“HALYARD, HARRY”

“HALYARD, HARRY” (dates unknown). “Harry Halyard” is the pseudonym of the unknown author of twelve novels published in the midnineteenth century. Five of them were intended to exploit public interest in
the Mexican War: The Chieftain of Churubusco (1848), The Heroine of Tampico (1847), The Mexican Spy (1848), The Ocean Monarch (1848), and The
Warrior Queen (1848). Others have a vague association with sensational
historical events such as the Salem witch trials of 1692 (The Haunted Bride
[1848]), the American Revolution (The Rover of the Reef [1848]), or the
French Revolution (The Heroine of Paris [1848]).
All are exactly 100 pages long and reflect the emphasis on glib dialogue
and fast-paced action characteristic of the emerging “dime novel” tradition.

INFORMATION PROVIDED:
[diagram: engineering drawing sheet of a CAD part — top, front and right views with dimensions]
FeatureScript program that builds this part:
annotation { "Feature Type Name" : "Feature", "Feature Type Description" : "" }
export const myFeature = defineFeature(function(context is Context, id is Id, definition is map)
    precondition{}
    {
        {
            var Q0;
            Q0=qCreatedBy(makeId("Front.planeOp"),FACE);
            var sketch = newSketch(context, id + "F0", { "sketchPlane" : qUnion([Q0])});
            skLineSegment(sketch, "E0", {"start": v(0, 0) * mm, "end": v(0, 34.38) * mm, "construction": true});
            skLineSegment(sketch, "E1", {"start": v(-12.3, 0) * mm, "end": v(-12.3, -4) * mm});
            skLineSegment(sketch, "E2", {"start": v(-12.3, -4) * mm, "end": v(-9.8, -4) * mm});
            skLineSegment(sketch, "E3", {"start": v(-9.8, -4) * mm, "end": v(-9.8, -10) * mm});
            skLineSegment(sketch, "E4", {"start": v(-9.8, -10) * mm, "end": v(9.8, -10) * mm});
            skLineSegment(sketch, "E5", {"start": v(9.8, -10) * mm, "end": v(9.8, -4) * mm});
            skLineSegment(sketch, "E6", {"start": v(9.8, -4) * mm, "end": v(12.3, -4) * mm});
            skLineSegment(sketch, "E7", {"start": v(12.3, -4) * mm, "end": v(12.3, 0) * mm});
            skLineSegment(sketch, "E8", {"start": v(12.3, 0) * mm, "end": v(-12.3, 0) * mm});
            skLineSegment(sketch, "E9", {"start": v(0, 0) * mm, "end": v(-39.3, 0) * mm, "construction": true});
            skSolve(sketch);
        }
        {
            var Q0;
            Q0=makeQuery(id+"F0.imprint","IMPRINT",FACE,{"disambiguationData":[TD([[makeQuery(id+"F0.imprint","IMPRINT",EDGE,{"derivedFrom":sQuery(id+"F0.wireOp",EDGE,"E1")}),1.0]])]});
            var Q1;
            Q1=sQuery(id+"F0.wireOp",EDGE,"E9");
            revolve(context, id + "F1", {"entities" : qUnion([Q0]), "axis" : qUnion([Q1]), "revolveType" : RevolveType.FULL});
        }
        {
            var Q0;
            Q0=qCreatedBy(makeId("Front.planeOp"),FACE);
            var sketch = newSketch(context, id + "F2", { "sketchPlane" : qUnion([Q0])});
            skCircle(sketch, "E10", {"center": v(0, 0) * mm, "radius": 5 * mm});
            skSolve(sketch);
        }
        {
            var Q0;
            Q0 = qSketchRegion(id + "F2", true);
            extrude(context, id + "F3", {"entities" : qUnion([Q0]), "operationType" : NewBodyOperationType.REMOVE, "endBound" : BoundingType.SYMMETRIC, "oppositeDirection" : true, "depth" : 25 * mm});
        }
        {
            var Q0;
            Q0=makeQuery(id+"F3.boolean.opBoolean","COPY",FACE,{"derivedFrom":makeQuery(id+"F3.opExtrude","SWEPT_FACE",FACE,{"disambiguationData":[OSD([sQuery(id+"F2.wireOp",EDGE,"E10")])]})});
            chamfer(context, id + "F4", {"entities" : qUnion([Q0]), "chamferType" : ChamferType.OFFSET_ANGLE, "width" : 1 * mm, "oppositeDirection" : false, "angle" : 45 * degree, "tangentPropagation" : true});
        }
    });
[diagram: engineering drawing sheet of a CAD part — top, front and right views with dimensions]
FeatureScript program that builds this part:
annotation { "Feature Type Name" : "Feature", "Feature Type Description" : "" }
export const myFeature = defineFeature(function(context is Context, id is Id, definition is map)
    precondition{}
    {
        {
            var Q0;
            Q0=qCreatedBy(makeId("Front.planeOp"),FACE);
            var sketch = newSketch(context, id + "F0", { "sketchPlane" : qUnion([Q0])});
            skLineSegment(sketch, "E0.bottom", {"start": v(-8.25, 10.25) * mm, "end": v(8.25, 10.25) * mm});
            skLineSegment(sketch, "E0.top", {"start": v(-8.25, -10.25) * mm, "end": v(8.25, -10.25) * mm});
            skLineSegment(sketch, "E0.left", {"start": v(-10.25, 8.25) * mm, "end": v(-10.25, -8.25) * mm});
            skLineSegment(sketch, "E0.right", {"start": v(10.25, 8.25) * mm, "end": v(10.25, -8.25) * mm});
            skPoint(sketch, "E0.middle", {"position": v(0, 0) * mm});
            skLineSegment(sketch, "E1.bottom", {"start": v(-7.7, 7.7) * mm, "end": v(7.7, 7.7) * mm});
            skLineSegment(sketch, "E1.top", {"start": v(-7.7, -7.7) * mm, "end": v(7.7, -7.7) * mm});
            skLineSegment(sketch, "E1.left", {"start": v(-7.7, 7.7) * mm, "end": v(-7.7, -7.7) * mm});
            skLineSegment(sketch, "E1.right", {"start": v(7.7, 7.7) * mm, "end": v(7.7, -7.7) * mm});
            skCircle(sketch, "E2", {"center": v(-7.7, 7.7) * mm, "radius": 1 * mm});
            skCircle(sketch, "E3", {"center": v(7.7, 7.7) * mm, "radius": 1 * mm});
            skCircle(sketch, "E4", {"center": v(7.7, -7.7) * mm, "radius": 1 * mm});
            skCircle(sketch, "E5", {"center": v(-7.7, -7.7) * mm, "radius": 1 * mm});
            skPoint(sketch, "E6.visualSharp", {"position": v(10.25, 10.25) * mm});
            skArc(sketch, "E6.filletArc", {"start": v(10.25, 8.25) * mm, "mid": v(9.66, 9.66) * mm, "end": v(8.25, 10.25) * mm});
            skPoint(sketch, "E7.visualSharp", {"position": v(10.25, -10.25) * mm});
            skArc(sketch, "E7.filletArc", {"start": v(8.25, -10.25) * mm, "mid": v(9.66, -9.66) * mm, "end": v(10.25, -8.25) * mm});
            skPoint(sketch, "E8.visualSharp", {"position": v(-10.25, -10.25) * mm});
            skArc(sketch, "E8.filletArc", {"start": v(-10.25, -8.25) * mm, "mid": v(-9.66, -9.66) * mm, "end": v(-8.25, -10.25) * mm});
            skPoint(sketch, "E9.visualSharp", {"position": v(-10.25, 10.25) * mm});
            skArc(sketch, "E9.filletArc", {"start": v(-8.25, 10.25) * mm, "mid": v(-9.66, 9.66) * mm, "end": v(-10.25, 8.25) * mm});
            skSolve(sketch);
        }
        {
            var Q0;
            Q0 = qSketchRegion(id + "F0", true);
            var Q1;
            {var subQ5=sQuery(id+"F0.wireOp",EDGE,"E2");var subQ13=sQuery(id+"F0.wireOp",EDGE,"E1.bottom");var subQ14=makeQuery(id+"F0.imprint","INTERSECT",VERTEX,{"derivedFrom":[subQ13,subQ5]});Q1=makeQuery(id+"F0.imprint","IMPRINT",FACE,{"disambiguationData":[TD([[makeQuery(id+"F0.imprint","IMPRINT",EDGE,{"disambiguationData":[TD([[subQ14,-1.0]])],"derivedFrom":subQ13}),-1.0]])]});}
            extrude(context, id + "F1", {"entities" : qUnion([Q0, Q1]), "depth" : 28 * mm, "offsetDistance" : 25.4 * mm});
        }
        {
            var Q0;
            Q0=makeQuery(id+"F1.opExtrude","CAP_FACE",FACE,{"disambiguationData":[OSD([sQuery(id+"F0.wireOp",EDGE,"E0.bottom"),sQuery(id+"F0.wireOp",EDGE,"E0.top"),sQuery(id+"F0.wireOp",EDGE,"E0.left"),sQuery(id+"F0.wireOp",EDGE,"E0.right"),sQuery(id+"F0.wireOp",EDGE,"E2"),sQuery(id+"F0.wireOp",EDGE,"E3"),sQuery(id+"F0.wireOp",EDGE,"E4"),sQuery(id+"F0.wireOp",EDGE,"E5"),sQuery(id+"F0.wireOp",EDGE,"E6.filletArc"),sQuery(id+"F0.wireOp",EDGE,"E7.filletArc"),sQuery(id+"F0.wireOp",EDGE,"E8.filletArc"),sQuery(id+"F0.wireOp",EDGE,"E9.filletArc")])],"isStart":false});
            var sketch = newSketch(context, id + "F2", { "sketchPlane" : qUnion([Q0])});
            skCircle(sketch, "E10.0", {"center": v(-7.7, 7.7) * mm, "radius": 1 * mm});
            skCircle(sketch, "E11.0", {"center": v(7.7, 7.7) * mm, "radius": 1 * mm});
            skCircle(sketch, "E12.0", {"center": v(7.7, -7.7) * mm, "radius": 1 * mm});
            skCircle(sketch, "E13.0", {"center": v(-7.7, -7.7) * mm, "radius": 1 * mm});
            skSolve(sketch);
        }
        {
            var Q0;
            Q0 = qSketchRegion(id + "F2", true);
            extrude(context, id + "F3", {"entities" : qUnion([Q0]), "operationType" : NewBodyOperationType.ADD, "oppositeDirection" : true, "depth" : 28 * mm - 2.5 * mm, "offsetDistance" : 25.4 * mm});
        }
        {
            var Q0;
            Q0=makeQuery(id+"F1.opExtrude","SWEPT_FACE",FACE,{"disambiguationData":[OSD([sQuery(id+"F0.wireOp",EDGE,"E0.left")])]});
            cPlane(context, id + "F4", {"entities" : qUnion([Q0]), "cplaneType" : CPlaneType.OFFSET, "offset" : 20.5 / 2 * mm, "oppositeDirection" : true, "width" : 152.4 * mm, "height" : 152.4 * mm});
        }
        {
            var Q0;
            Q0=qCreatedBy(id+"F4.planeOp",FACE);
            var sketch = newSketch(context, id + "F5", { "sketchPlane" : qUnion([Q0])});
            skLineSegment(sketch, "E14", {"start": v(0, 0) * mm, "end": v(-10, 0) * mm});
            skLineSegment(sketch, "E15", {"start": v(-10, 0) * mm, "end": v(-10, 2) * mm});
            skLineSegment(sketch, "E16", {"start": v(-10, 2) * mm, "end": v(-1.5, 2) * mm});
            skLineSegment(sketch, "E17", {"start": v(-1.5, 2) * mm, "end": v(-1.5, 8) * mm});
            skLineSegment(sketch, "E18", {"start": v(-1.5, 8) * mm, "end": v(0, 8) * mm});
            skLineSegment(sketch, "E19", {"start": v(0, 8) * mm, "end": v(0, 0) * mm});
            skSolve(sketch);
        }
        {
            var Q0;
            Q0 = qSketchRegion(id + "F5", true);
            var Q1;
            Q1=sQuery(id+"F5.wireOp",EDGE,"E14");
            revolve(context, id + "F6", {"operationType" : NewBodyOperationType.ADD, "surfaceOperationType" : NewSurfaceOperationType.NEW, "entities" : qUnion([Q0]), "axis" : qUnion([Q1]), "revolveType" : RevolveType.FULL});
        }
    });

REQUEST:
According to the entry on "Harry Halyard," how many pages long is each of the novels?

EXERCISE ANSWER:
Each is exactly 100 pages long.